What the exercise asks: Write out, word for word, only the data from its first line to the line containing "Bloquer les domaines connus".

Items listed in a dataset

-------------------------

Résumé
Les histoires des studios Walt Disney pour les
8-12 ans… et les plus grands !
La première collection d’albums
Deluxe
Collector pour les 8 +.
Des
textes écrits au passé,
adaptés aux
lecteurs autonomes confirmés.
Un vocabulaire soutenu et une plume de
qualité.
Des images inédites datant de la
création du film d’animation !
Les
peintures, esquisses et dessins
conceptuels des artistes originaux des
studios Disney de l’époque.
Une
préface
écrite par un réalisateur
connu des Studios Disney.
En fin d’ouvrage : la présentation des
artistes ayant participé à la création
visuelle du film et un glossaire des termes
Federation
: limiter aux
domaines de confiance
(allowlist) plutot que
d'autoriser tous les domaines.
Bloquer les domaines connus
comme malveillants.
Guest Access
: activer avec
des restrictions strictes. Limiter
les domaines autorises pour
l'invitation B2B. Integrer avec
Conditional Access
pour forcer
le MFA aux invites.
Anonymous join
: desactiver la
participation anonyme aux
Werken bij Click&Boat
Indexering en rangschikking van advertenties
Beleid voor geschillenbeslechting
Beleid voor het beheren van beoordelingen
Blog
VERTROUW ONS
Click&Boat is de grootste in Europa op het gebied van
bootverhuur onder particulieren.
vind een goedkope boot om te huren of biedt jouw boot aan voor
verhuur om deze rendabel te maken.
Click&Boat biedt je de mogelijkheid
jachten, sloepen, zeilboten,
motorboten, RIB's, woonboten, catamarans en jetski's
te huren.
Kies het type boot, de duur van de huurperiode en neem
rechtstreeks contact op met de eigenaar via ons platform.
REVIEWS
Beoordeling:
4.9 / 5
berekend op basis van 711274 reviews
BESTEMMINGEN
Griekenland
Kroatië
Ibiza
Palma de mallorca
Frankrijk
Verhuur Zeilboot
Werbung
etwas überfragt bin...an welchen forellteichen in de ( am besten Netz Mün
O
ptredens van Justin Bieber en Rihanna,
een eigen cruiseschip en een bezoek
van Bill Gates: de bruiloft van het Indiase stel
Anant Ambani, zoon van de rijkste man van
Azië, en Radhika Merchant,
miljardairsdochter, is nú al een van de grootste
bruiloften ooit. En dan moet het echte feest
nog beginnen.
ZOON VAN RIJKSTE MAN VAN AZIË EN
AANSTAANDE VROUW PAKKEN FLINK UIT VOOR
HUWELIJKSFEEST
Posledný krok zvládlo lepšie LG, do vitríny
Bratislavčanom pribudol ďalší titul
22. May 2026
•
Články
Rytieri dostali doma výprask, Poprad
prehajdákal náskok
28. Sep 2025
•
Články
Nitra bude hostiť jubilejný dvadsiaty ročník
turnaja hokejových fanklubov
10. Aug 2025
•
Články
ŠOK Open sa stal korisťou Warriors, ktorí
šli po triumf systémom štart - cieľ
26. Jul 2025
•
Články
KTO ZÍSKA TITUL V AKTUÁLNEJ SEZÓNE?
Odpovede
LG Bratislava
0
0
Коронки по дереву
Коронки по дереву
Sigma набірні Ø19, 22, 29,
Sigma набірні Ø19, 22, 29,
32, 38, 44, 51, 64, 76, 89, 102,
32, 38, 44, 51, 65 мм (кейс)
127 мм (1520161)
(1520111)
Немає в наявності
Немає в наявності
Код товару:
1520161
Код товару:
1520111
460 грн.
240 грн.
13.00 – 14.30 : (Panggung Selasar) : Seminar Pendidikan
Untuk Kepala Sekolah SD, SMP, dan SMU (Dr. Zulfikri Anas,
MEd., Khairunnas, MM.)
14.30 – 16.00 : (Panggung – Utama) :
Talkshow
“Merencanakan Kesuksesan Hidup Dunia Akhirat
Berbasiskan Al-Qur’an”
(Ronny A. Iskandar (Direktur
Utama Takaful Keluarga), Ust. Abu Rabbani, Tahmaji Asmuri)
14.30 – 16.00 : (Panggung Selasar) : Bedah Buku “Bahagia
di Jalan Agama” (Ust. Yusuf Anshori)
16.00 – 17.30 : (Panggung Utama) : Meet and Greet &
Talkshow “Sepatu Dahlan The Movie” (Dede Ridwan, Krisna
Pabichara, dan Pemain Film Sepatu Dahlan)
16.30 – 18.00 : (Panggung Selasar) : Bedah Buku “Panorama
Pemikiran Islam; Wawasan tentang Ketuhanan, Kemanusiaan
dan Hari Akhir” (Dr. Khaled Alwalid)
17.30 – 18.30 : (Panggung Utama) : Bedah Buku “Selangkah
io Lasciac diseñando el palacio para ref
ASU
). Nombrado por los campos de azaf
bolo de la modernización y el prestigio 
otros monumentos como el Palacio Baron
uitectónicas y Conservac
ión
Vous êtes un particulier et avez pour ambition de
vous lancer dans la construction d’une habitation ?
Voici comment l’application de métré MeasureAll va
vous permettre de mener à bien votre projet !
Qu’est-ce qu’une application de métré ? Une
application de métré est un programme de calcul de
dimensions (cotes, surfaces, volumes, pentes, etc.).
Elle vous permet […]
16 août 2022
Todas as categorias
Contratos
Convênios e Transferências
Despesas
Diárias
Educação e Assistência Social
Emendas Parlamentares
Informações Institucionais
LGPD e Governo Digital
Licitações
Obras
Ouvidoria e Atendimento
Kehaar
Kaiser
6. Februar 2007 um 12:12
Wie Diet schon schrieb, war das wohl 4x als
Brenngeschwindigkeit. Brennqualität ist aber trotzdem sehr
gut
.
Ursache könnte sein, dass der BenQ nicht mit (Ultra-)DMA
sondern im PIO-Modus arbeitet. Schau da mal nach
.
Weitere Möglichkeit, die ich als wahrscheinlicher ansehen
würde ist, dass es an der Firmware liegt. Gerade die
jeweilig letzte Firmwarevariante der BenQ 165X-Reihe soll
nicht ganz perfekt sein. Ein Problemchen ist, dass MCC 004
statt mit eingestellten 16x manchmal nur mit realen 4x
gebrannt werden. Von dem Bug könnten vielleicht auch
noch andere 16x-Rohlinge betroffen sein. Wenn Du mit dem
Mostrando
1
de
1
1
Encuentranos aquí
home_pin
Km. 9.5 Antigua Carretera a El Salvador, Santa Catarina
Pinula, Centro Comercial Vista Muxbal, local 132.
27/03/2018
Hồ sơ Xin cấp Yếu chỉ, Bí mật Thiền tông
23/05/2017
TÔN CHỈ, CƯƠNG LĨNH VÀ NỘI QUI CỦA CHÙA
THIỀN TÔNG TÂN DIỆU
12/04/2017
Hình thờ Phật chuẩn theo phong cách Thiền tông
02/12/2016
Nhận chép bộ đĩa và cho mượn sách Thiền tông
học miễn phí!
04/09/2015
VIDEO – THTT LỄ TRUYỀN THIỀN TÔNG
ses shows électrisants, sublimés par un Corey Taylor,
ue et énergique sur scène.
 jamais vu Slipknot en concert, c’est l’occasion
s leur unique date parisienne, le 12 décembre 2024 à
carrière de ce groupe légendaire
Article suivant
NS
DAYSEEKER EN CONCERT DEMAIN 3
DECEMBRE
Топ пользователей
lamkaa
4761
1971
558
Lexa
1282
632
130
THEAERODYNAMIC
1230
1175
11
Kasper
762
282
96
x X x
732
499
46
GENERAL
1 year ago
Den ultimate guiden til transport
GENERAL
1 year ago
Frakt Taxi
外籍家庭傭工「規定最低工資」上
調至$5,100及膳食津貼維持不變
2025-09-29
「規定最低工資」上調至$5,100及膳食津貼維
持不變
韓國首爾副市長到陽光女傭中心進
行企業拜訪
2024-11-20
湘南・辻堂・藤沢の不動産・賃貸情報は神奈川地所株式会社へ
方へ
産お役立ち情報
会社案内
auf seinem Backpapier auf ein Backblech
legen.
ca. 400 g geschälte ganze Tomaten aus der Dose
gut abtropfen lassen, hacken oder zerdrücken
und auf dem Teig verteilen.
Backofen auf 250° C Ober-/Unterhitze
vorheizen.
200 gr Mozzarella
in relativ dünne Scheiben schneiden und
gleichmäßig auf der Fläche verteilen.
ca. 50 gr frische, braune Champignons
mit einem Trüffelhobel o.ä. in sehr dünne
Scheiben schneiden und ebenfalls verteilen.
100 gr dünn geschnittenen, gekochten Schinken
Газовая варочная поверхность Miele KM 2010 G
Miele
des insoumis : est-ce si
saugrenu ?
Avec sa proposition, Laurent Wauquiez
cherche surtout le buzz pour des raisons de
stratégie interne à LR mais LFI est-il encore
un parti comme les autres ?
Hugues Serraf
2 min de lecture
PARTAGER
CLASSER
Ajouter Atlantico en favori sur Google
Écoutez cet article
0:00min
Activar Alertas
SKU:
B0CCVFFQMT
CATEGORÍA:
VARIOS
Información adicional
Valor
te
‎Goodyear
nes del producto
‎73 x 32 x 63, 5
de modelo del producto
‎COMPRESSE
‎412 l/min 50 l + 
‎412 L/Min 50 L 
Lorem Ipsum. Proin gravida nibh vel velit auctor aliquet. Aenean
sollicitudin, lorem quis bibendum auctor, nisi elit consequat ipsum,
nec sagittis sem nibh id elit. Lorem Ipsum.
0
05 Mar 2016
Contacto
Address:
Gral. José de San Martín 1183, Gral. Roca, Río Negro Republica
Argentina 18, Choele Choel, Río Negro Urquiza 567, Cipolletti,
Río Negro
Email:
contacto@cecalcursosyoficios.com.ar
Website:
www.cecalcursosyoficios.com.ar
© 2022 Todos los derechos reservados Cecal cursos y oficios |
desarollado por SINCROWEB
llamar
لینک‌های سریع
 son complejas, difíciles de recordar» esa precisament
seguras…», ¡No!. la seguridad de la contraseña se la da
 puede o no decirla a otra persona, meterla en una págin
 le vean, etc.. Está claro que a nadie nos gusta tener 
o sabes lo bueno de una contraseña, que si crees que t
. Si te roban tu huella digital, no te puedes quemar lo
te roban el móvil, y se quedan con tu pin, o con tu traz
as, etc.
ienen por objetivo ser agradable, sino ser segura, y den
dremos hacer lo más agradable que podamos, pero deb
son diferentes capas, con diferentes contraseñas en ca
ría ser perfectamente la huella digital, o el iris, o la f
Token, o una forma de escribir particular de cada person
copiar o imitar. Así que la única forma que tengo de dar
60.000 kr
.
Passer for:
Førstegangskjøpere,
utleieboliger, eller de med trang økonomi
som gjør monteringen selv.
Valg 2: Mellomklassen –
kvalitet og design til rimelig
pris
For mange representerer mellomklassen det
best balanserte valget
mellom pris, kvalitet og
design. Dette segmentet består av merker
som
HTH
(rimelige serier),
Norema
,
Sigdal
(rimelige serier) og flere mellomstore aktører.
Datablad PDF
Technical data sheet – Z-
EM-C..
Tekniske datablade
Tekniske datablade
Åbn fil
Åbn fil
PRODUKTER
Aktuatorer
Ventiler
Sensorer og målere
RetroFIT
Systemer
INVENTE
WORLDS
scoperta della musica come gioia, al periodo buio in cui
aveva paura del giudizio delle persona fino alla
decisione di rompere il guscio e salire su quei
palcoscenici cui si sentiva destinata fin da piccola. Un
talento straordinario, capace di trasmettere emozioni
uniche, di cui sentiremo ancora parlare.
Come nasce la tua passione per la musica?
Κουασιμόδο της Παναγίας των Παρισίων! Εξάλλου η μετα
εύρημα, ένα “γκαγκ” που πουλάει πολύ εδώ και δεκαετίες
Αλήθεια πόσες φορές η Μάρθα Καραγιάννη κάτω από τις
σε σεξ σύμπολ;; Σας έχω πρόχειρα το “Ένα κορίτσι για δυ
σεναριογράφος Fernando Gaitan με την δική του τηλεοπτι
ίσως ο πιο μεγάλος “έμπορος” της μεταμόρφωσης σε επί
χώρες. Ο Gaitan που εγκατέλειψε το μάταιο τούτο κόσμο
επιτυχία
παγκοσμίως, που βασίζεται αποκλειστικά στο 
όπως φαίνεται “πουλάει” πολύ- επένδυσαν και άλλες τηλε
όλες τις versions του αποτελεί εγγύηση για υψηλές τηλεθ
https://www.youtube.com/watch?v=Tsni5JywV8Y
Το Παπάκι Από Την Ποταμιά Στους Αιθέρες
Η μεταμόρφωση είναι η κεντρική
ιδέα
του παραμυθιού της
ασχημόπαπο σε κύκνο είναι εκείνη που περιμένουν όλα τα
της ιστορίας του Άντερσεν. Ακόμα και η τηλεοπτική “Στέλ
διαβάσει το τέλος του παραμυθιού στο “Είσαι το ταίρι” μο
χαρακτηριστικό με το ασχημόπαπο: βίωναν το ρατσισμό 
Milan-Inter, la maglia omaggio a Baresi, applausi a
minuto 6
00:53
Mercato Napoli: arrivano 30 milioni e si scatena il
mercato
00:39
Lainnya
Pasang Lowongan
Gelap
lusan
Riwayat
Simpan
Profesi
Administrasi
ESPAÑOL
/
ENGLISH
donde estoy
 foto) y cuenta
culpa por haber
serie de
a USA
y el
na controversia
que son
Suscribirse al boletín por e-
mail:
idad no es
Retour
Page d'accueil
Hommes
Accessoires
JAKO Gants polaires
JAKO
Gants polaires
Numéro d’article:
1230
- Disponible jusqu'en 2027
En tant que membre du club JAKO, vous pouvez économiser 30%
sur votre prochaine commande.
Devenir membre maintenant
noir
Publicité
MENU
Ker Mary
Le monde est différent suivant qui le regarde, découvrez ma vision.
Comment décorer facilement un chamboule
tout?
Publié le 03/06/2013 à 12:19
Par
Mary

-------------------------

Solution for this problem:
Résumé
Les histoires des studios Walt Disney pour les
8-12 ans… et les plus grands !
La première collection d’albums
Deluxe
Collector pour les 8 +.
Des
textes écrits au passé,
adaptés aux
lecteurs autonomes confirmés.
Un vocabulaire soutenu et une plume de
qualité.
Des images inédites datant de la
création du film d’animation !
Les
peintures, esquisses et dessins
conceptuels des artistes originaux des
studios Disney de l’époque.
Une
préface
écrite par un réalisateur
connu des Studios Disney.
En fin d’ouvrage : la présentation des
artistes ayant participé à la création
visuelle du film et un glossaire des termes
Federation
: limiter aux
domaines de confiance
(allowlist) plutot que
d'autoriser tous les domaines.
Bloquer les domaines connus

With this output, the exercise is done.